7.) Will Carly Fiorina still stand out?
Maybe it was her responses, maybe it was because she was the only non-politician on stage, or maybe it was simply because she was the only woman. Regardless, Fiorina was sat at the kids’ table during the first debate, and she stuck out like a sore thumb. Fiorina impressed millions and thrust herself onto the main-stage for the 2nd debate. Before the first debate, Fiorina was barely registering in the polls. Today, with 4.3 percent support, she’s polling in 7th place. She remains the GOP’s only female candidate, so she’ll likely still stand out, but will that be enough? When she speaks, people will listen. Especially now since she is on the main stage. However, she’s no longer the only outsider on stage and that stage is much larger. Will she find a way to stand out now that she’s in the big leagues?
8.) Speaking of the kids table…
Is there room on the main stage for another underdog to join Fiorina in the big leagues? Probably not.
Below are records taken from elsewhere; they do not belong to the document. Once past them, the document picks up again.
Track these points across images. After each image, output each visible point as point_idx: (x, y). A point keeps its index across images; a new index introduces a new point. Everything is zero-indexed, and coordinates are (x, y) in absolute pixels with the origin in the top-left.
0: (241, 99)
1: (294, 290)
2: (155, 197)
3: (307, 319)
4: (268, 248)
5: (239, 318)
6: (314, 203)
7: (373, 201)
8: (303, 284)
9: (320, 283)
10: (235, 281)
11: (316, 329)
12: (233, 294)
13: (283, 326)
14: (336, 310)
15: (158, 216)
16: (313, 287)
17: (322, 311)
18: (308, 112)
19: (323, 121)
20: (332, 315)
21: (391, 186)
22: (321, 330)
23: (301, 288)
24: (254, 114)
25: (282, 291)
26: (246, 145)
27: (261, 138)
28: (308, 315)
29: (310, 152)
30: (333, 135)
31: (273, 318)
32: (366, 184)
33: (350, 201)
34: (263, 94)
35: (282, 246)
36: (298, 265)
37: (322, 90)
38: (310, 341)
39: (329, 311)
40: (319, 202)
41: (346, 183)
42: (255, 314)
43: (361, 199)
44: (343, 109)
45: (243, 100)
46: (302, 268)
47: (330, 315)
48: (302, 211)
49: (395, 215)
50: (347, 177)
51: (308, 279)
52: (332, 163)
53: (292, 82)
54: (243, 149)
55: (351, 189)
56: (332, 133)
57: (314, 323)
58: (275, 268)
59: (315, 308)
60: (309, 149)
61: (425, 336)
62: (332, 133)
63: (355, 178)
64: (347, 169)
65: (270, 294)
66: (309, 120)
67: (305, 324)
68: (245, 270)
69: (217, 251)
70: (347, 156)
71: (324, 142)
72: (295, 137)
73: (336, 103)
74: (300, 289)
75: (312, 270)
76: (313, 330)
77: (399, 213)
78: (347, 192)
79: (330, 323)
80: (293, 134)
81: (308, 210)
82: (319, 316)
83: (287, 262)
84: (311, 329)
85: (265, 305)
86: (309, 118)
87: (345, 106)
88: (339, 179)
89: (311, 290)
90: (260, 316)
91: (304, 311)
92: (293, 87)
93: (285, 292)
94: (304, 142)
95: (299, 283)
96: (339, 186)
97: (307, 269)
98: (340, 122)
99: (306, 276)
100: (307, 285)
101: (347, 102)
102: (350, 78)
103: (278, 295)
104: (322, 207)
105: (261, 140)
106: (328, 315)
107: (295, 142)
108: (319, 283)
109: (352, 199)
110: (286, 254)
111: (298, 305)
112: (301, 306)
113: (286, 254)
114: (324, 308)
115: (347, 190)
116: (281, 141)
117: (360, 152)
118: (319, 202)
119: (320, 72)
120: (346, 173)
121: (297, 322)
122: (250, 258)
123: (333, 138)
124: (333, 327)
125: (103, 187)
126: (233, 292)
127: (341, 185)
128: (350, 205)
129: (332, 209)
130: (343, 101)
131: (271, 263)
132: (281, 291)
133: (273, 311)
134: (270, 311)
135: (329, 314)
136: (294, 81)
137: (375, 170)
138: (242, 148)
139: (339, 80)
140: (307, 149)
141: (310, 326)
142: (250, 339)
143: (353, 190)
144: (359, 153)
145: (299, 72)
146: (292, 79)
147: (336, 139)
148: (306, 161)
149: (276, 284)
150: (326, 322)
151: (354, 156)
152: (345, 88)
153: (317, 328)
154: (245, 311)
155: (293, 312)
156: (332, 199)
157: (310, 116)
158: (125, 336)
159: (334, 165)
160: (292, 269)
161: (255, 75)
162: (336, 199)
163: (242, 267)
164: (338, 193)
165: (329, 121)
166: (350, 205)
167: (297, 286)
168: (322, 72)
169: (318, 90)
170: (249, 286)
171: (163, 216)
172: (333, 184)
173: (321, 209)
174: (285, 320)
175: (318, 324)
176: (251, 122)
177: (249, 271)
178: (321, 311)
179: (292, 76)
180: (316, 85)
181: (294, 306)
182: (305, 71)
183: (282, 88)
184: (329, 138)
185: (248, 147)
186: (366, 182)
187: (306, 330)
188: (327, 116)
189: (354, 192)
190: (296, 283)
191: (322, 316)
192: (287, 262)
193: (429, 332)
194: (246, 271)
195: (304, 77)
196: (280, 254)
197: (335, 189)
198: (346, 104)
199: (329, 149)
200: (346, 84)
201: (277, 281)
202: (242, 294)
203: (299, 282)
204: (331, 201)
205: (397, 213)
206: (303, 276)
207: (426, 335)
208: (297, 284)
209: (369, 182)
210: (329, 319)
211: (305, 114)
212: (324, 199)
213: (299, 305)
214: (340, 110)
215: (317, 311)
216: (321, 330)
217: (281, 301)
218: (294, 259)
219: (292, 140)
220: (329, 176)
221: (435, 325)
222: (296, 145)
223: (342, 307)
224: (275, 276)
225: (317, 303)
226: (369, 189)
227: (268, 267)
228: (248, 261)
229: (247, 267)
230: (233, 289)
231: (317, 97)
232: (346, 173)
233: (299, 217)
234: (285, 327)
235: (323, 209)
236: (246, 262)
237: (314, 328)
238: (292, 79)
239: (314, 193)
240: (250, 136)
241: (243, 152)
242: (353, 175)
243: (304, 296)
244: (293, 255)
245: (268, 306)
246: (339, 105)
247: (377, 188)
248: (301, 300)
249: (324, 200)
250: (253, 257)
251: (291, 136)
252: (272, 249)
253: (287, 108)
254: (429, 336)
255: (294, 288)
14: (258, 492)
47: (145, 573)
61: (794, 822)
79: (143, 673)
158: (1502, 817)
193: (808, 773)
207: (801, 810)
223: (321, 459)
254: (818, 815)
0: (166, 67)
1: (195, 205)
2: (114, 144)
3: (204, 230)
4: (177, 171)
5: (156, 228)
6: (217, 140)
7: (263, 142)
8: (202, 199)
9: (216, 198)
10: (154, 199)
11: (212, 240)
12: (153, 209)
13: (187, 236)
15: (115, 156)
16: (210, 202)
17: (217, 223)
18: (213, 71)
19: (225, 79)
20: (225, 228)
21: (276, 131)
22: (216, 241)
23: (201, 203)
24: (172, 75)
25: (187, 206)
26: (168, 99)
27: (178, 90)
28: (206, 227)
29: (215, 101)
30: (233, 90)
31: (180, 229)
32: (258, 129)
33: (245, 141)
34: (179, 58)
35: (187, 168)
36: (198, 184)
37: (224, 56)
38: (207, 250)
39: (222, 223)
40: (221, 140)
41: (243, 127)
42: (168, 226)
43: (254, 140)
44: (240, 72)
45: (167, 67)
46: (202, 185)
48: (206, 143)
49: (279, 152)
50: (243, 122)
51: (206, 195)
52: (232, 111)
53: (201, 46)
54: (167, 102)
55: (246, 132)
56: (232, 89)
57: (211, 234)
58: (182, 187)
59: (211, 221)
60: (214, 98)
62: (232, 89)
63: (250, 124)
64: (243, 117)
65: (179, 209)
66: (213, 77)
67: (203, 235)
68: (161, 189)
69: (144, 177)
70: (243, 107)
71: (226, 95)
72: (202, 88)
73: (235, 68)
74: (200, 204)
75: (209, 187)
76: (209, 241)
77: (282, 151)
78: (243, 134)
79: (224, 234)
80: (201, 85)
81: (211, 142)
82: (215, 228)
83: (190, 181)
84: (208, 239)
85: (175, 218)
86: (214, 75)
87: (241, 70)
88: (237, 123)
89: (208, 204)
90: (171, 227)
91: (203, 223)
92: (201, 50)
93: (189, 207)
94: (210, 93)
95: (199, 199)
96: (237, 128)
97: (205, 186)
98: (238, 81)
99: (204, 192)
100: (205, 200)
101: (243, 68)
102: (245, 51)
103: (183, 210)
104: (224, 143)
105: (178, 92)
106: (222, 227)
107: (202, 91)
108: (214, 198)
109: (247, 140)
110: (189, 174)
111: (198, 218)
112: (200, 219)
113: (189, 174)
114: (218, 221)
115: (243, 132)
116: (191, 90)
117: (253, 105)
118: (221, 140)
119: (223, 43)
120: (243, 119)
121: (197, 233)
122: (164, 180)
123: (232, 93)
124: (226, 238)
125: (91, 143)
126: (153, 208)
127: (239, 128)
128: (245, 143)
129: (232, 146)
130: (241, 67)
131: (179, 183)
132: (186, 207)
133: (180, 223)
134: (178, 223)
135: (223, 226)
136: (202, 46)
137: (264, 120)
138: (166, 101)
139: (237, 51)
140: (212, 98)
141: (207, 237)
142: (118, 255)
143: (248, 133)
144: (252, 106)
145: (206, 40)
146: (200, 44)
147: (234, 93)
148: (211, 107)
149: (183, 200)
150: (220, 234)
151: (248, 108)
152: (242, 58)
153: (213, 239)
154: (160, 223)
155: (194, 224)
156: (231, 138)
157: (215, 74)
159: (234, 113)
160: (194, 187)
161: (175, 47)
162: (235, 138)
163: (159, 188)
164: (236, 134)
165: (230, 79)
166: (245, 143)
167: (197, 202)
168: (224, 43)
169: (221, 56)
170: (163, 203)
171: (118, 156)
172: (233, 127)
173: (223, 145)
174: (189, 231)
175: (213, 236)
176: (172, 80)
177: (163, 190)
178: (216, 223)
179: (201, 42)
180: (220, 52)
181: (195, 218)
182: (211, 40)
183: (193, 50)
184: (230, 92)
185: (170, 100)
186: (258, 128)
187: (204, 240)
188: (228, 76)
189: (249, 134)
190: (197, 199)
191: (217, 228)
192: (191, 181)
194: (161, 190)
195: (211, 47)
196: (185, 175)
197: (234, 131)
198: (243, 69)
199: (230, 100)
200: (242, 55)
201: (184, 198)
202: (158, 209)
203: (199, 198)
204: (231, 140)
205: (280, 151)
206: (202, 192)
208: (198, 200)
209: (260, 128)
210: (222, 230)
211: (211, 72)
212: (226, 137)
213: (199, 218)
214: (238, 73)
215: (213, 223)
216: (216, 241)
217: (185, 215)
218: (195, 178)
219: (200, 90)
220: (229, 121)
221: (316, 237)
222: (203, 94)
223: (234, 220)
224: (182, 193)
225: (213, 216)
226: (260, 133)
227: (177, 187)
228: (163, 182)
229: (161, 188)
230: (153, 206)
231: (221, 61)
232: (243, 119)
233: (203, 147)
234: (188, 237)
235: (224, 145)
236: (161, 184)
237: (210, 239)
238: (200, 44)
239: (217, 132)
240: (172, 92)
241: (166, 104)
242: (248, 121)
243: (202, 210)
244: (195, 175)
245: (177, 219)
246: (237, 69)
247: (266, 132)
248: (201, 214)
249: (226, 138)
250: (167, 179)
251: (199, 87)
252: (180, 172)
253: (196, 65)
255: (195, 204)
Perry seemed to recognize this early on and was the first victim in the 2016 GOP primary. On September 11, Perry ended his campaign with grace. Meanwhile, it has become abundantly clear that Rick Santorum’s 2012 wave of support was nothing more than conservative repudiation to Mitt Romney becoming the nominee. He has failed to register more than 1 percent in the polls. Also, Senator Lindsey Graham has failed to register more than 1 percent in the polls and hasn’t even registered enough support in his own home state of South Carolina to qualify for a candidate forum. In addition, Louisiana Governor Bobby Jindal and Former New York Governor George Pataki have only registered 1 percent, which is enough to get them a seat at the kids’ table, but not enough to raise the money they need to keep their campaigns alive. Former Virginia Governor Jim Gilmore failed to even register 1 percent, and will not be allowed in the second under-card debate. If there was a candidate left from the kids’ table that had the political clout to pull up a seat to the main stage, it was probably Perry.